Will the Secretary of State confirm rumours that the heritage protection Bill has been dropped from the Queen’s Speech? If that is the case, is that not the final nail in the coffin for the Government’s heritage policies? We have seen lottery money plundered, the Government telling churches to turn themselves into cafés and gyms and now the denial of the vital parliamentary time that would allow the heritage sector better to look after the heritage that belongs to us all. When can we have a positive vision for our heritage sector? Is it condemned to yet more years of neglect and decline?
I do not accept the hon. Gentleman’s criticism. In the recent spending round, English Heritage received an increase in funding. We have worked with all parties in the heritage sector to introduce the first heritage protection Bill for 30 years. That is clear evidence of the Government’s commitment to the sector. The hon. Gentleman knows that I cannot comment on the Queen’s Speech in advance of its publication. However, he will know that the Planning Bill will require us to bring forward a new planning policy statement on the built heritage, replacing planning policy guidance 15 and 16. We will do so shortly, and we will issue that statement for consultation. We recognise the importance of the built heritage and we are taking active steps to protect it.
We continue to talk with the Treasury and others to ensure that we try to maximise the advantage to clubs of the CASC—Community Amateur Sports Clubs—scheme. It is an important scheme that delivers on the ground and we want to encourage more clubs to take part. We are continually discussing ways of trying to support local clubs. Llanelli is a well-known club in Wales, and it was sad to see the team leave its old ground after the game on Friday. We will work hard to make sure we support amateur clubs.
Some time ago, the former Secretary of State gave a commitment that the Lilleshall national sports academy, in my constituency, would become a regional training facility for the 2012 Olympics. Will the Minister confirm that that is the case? What is the timetable for bringing that facility on stream?
There are a number of training facilities across the country and we have supported their bids to be training camps for 2012. It is now up to the countries that want to come to those training camps to put bids in, and we will support Lilleshall in the same way as anywhere else.
I am happy to report that more than 80 per cent. of local authorities support the free swimming initiative for the over-60s and the aspirations for the under-16s. I am concerned, however, that a number of local authorities are playing politics with the issue by not investing their own money in supporting free swimming. It is important that people see the issue for what it is: it came from local government, and many local authorities funded it from their own resources. The Government supported the scheme and have put money on the table, but we are being thwarted by a number of authorities that would rather play politics than deliver free swimming for their constituents.
Does my right hon. Friend agree that it is hard to imagine circumstances in which it would be appropriate or acceptable for a child to find out who their father is by means of a DNA test result revealed on daytime TV? Is he aware of my forthcoming ten-minute Bill, which aims to encourage broadcasters to act more responsibly in that and other matters involving children?

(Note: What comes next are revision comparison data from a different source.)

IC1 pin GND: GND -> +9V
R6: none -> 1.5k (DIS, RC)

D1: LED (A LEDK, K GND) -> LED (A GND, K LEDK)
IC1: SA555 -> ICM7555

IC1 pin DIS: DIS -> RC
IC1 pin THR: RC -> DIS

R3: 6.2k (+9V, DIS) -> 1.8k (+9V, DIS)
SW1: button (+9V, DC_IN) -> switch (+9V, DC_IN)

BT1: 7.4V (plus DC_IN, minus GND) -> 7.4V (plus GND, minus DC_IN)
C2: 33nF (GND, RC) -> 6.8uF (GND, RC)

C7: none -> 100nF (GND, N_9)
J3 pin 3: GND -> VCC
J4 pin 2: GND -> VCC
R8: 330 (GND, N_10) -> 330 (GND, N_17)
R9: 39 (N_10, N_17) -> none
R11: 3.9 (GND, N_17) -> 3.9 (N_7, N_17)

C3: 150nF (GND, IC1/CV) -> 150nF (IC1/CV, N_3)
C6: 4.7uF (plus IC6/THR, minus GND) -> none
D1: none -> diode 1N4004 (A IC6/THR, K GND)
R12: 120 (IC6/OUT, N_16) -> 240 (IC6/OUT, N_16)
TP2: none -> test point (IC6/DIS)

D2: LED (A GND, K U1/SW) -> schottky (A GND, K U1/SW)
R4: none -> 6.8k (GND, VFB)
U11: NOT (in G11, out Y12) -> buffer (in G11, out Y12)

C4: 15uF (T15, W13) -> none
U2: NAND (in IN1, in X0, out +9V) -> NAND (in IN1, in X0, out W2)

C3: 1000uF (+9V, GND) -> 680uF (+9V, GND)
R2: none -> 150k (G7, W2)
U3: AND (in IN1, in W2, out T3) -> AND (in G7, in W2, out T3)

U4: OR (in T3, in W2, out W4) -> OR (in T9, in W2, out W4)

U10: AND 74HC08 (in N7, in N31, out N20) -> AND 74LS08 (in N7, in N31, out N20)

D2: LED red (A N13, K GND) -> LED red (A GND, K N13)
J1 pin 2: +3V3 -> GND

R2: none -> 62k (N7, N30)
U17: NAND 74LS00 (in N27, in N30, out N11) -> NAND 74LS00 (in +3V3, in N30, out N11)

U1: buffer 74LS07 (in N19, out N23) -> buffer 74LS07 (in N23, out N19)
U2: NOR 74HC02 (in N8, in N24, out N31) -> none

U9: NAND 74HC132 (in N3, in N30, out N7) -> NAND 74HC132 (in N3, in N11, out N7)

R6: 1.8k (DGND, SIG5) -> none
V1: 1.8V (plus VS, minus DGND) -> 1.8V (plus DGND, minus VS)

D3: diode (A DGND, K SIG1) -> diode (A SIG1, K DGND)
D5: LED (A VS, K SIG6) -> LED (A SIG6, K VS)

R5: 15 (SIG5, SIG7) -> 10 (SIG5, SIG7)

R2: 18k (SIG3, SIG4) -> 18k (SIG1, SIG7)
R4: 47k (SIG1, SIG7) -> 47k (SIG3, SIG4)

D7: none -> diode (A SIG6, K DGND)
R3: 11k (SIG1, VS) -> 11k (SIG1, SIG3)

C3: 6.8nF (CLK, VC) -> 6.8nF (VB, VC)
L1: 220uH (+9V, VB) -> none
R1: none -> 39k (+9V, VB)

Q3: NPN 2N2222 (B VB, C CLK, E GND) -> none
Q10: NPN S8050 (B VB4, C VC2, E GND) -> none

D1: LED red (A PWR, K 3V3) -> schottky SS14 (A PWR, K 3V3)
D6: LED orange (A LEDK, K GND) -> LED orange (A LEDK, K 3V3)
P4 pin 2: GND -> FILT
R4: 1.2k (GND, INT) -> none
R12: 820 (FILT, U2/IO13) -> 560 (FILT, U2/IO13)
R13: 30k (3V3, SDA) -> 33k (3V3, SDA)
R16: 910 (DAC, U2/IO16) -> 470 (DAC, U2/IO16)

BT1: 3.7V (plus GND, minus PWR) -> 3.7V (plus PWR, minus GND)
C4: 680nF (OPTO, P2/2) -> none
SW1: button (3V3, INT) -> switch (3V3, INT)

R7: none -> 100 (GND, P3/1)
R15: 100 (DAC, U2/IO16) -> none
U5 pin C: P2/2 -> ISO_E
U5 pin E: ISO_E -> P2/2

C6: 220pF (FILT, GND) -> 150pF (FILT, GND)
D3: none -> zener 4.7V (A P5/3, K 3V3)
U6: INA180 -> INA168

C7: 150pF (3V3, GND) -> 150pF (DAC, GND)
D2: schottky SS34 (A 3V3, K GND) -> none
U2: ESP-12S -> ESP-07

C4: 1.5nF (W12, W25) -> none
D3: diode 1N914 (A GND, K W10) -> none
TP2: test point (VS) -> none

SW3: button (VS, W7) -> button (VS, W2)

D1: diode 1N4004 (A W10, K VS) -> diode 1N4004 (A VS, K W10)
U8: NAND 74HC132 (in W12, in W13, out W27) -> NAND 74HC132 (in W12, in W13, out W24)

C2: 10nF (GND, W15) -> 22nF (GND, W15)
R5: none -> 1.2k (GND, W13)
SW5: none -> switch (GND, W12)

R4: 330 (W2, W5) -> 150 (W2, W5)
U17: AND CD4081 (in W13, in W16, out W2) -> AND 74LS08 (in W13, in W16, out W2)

I did not see the programme, although I am aware of the concerns that my hon. Friend has raised. In principle, it is completely unacceptable for that to happen. In the live debate we are having about broadcasting standards, my hon. Friend is right to raise her concerns and as I said about other issues we have discussed, there should be no repeat of those circumstances and processes should be strengthened to ensure that is the case.